— To do —
Copy word for word, please, the lines of the entries below running from the one containing "#fcfcfb; stroke-width: 35" to the one containing "M978,710V742L955,743L956,879H874L873,745H867V711Z", both ends included.

— Given data —
┌────────

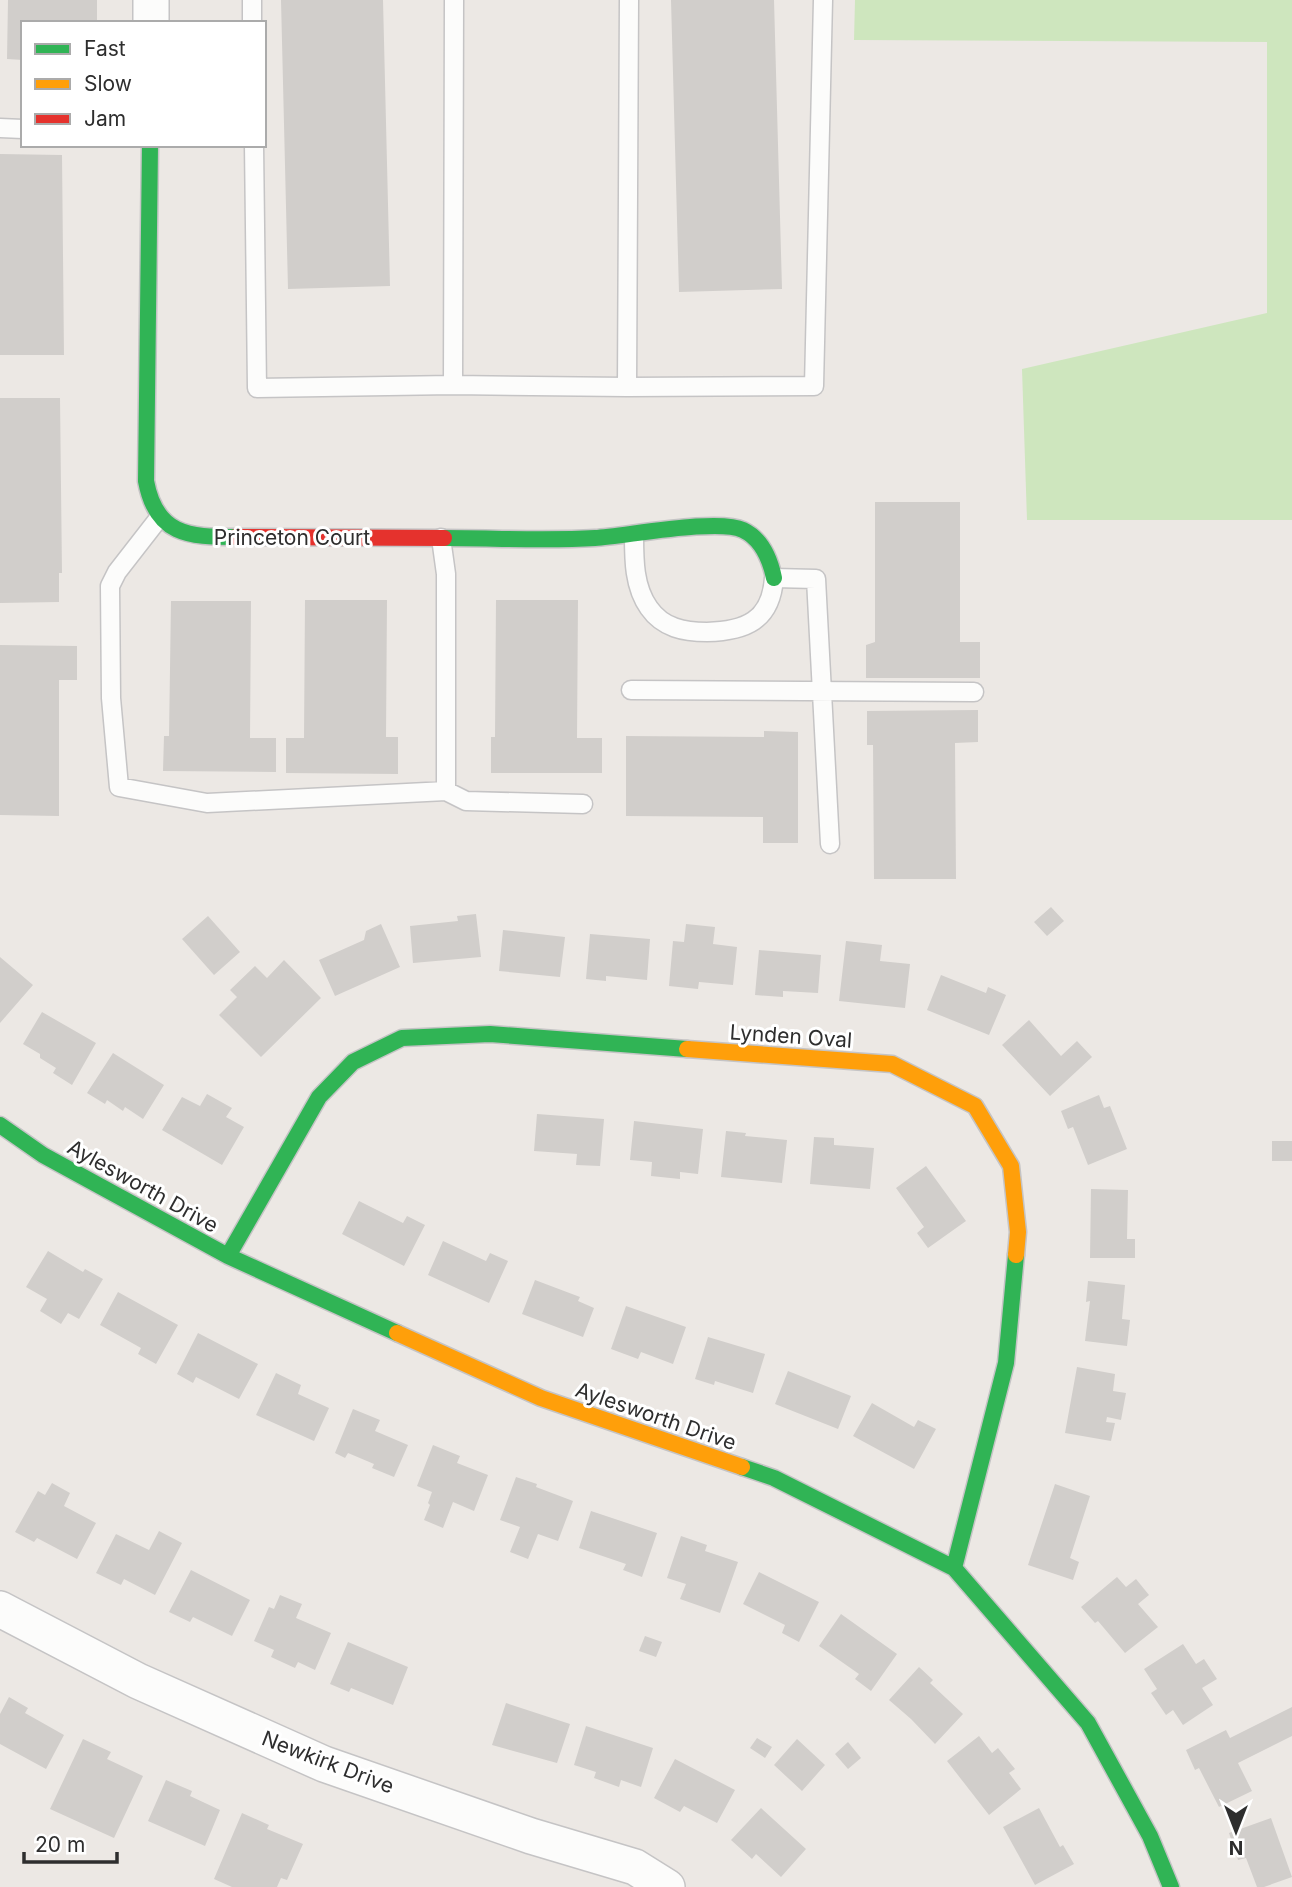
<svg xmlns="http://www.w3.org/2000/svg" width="1292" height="1887" font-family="Inter,sans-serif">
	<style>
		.green { fill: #cee6be }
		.building { fill: #d1cecb }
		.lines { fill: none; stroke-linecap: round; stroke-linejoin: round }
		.lane-casing { stroke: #c5c4c5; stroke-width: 21 }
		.street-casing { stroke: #c5c4c5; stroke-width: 38 }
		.fast-casing { stroke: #c5c4c5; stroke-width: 19 }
		.slow-casing { stroke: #c5c4c5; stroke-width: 19 }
		.jam-casing { stroke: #c5c4c5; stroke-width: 19 }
		.lane { stroke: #fcfcfb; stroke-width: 18 }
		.street { stroke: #fcfcfb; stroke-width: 35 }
		.fast { stroke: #30b455; stroke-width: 16 }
		.slow { stroke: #ff9f0a; stroke-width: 16 }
		.jam { stroke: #e5322d; stroke-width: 16 }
		.labels { text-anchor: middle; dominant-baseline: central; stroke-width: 6; stroke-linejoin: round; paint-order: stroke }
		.street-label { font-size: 21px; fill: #2e2e2e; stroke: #fff }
	</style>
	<rect width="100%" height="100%" fill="#ece8e4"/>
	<!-- green -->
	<path class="green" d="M855,0H1292V520H1027L1022,369L1267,313V42L854,40Z"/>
	<!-- building -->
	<path class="building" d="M8,0H97V23H23V60L7,59Z
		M281,0H383L390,286L288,289Z
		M671,0H774L782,289L679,292Z
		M0,154L62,155L64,355H0Z
		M0,398H60L62,573H59V602L0,603Z
		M875,502H960V642H980V678H866V645L875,642Z
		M305,600H387L386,737H398V774L286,773V738H304Z
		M496,600H578L577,738H602V773H491V737H495Z
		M171,601H251L250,738H276V772L163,771L164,736H169Z
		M0,645L77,646V680H59V816L0,815Z
		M978,710V742L955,743L956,879H874L873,745H867V711Z
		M764,731L798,732V843H763V817L626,816V736L764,737Z
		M1051,907L1064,921L1047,936L1034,922Z
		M476,914L481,957L413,963L410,926L458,921L457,916Z
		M208,916L240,952L214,975L182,939Z
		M381,924L400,967L335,996L319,960L364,940L366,931Z
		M686,924L715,927L713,944L737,947L733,985L699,982L698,989L669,986L673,941L684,942Z
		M503,930L565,937L560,977L499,971Z
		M590,934L650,939L647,980L606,976V981L586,979Z
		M846,941L882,945L880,961L910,964L905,1008L839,1001Z
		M759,950L821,955L818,993L783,991V997L755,995Z
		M0,957L33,985L0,1023Z
		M284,960L321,998L261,1057L219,1015L237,997L230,990L255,966L267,978Z
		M941,975L986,993L988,987L1006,995L989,1035L927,1010Z
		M42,1012L96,1043L72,1085L53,1073L56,1068L40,1058V1054L23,1044Z
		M1029,1020L1061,1056L1077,1041L1092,1057L1050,1096L1002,1045Z
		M113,1053L164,1085L143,1119L125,1107L123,1111L107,1100L105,1104L87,1093Z
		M207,1094L232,1108L226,1117L244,1127L222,1165L162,1130L182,1097L200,1106Z
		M1099,1095L1104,1108L1110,1106L1127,1149L1088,1165L1073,1127L1068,1129L1061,1111Z
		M537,1114L604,1119L600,1166L576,1165L577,1154L534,1151Z
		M634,1121L703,1129L698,1174L680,1172V1179L651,1176L652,1162L630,1160Z
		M726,1131L746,1133L745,1136L787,1140L782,1183L721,1177Z
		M814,1137L834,1138V1145L874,1148L870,1189L810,1184Z
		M1272,1141H1292V1161H1272Z
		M926,1166L966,1221L928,1248L917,1233L924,1227L896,1188Z
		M1091,1189L1128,1190L1127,1239H1135V1258H1090Z
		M359,1201L403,1223L407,1216L425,1225L404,1266L342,1234Z
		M443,1241L486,1261L490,1253L508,1261L489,1303L428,1275Z
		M48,1251L83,1272L85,1269L103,1279L79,1319L68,1313L61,1324L40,1311L47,1299L26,1287Z
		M535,1280L580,1297L578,1301L594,1308L583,1337L522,1314Z
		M1088,1281L1125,1285L1122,1319L1130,1320L1127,1346L1085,1341L1090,1301L1086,1302Z
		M118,1292L178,1325L156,1364L138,1354L141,1348L100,1325Z
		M626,1306L686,1327L673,1364L641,1352L638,1359L611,1349Z
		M198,1333L258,1364L239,1399L196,1377L193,1383L177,1374Z
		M708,1337L765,1354L753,1393L715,1381L714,1385L695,1379Z
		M1077,1367L1115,1374L1113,1391L1126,1393L1121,1420L1107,1417L1106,1422L1115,1423L1111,1441L1065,1433Z
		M788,1371L851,1396L838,1429L775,1404Z
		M276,1373L301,1385L298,1394L329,1408L314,1441L256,1415Z
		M872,1403L914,1427L918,1420L936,1429L914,1469L853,1436Z
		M353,1409L380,1420L375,1431L408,1445L394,1477L372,1468L374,1464L348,1453L345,1458L335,1453Z
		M433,1445L460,1456L457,1463L488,1475L474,1511L453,1502L443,1528L424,1520L430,1505L428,1503L432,1492L417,1486Z
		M516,1477L537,1484L536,1487L573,1501L558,1541L538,1534L528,1559L510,1552L520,1527L500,1520Z
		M52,1483L70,1493L64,1506L96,1523L77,1559L37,1538L34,1542L15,1532L38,1491L45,1495Z
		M1055,1484L1090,1496L1070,1558L1079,1562L1073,1580L1028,1565Z
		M591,1511L657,1533L642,1577L623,1570L626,1564L579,1548Z
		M159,1531L182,1543L155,1595L124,1579L121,1585L96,1573L116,1534L149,1550Z
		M681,1536L707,1545L705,1551L738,1562L720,1613L680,1599L686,1584L667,1578Z
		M191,1570L250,1600L232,1636L193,1617L190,1622L169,1612Z
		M759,1572L819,1602L799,1642L782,1633L785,1625L743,1604Z
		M1117,1577L1126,1587L1136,1579L1149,1595L1138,1604L1158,1627L1125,1653L1098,1621L1095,1623L1081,1607Z
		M280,1595L302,1604L296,1618L331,1633L315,1670L298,1662L295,1668L271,1657L274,1650L254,1641L269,1607L274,1609Z
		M841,1614L897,1654L871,1691L855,1679L859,1674L819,1646Z
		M645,1636L662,1642L656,1657L639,1651Z
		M348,1642L408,1667L393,1705L351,1688L349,1692L330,1684Z
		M1183,1644L1196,1664L1204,1659L1217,1679L1202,1688L1213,1705L1183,1725L1173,1710L1166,1715L1151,1693L1157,1689L1144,1669Z
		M919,1667L933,1680L930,1683L963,1714L935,1744L911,1719L889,1700Z
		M9,1697L28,1708L25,1713L64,1735L46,1769L0,1744V1714Z
		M506,1703L570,1724L557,1763L492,1745Z
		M1292,1707V1736L1238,1763L1252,1791L1219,1807L1199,1768L1195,1770L1186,1750L1226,1730L1230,1738Z
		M586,1726L653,1748L641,1787L621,1780L619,1787L594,1778L596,1772L574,1765Z
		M979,1736L992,1753L998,1748L1015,1769L1009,1773L1021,1789L989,1815L947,1761Z
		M757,1738L772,1747L765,1758L750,1748Z
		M83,1739L111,1752L107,1759L143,1776L114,1838L50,1809Z
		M797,1739L825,1765L802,1791L774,1765Z
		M848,1742L861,1758L848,1769L835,1754Z
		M675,1759L735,1790L717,1823L684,1806L680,1812L654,1798Z
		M166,1780L192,1791L190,1796L220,1810L205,1846L148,1821Z
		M761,1808L806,1849L781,1877L756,1854L752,1859L731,1840Z
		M1039,1808L1060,1847L1063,1845L1074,1864L1035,1885L1003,1827Z
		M242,1813L269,1825L267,1829L303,1844L287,1880L281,1878L277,1887H232L214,1879Z
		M1271,1818L1292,1877L1264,1887H1257L1246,1858L1238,1860L1229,1833Z"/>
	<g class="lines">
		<defs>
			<path id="lane" d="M252,0V23
				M454,0L453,385L627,387L629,0
				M0,128L23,129
				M254,145L257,388L453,385
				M627,387L814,386L823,0
				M159,518L117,572L110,586L111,698L119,787L207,803L446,791V574L441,538
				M634,535C634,560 634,587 649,608C663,628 684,632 707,632C745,631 771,621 774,578L816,579L830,844
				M631,690L974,692
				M446,791L466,801L583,804"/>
			<path id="street" d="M151,23V0
				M0,1609L138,1681L324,1764L531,1836L635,1867L667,1887"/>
			<path id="fast" d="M150,145L146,481C156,535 188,537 236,537
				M444,538C494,538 545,541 595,538C627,536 718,518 743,530C762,539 770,559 774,578
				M0,1125L43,1155L228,1256L397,1333
				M228,1256L319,1097L353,1062L402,1038L490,1034L687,1049
				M742,1467L774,1478L954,1568L1088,1723L1150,1836L1171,1887
				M954,1568L1006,1363L1016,1255"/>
			<path id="slow" d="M687,1049L892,1064L975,1106L1011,1166L1018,1232L1016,1255
				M397,1333L541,1398L742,1467"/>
			<path id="jam" d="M236,537L444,538"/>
		</defs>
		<!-- lane casing -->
		<use href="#lane" class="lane-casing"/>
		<!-- street casing -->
		<use href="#street" class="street-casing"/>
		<!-- fast casing -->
		<use href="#fast" class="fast-casing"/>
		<!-- slow casing -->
		<use href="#slow" class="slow-casing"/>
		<!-- jam casing -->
		<use href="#jam" class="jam-casing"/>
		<!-- lane -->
		<use href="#lane" class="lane"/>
		<!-- street -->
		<use href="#street" class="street"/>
		<!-- fast -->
		<use href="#fast" class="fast"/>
		<!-- slow -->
		<use href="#slow" class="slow"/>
		<!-- jam -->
		<use href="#jam" class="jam"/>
	</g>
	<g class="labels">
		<!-- street labels -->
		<g class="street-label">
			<text x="292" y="537">Princeton Court</text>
			<text transform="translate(791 1036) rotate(4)">Lynden Oval</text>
			<text transform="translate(143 1186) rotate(29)">Aylesworth Drive</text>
			<text transform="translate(656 1416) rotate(19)">Aylesworth Drive</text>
			<text transform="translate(328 1762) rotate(21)">Newkirk Drive</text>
		</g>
	</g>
	<!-- legend -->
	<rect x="21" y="21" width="245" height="126" fill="#ffffff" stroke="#ababab" stroke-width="2"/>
	<rect x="35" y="44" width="35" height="10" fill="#30b455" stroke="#ababab" stroke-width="2"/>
	<text x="84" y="56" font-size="21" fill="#2e2e2e">Fast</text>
	<rect x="35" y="79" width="35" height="10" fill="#ff9f0a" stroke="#ababab" stroke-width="2"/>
	<text x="84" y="91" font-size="21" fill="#2e2e2e">Slow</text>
	<rect x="35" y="114" width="35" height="10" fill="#e5322d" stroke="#ababab" stroke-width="2"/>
	<text x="84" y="126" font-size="21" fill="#2e2e2e">Jam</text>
	<!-- north arrow -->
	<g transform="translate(1236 1831) rotate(180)" stroke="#ffffff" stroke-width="5" paint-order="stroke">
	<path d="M0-5L12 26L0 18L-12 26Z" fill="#2e2e2e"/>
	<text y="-10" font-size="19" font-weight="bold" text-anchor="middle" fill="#2e2e2e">N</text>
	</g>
	<!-- scale -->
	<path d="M24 1852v10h93v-10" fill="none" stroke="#2e2e2e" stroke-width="3.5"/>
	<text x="35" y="1852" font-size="21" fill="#2e2e2e" stroke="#ffffff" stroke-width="5" paint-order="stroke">20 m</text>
</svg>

└────────

— Task result —
		.street { stroke: #fcfcfb; stroke-width: 35 }
		.fast { stroke: #30b455; stroke-width: 16 }
		.slow { stroke: #ff9f0a; stroke-width: 16 }
		.jam { stroke: #e5322d; stroke-width: 16 }
		.labels { text-anchor: middle; dominant-baseline: central; stroke-width: 6; stroke-linejoin: round; paint-order: stroke }
		.street-label { font-size: 21px; fill: #2e2e2e; stroke: #fff }
	</style>
	<rect width="100%" height="100%" fill="#ece8e4"/>
	<!-- green -->
	<path class="green" d="M855,0H1292V520H1027L1022,369L1267,313V42L854,40Z"/>
	<!-- building -->
	<path class="building" d="M8,0H97V23H23V60L7,59Z
		M281,0H383L390,286L288,289Z
		M671,0H774L782,289L679,292Z
		M0,154L62,155L64,355H0Z
		M0,398H60L62,573H59V602L0,603Z
		M875,502H960V642H980V678H866V645L875,642Z
		M305,600H387L386,737H398V774L286,773V738H304Z
		M496,600H578L577,738H602V773H491V737H495Z
		M171,601H251L250,738H276V772L163,771L164,736H169Z
		M0,645L77,646V680H59V816L0,815Z
		M978,710V742L955,743L956,879H874L873,745H867V711Z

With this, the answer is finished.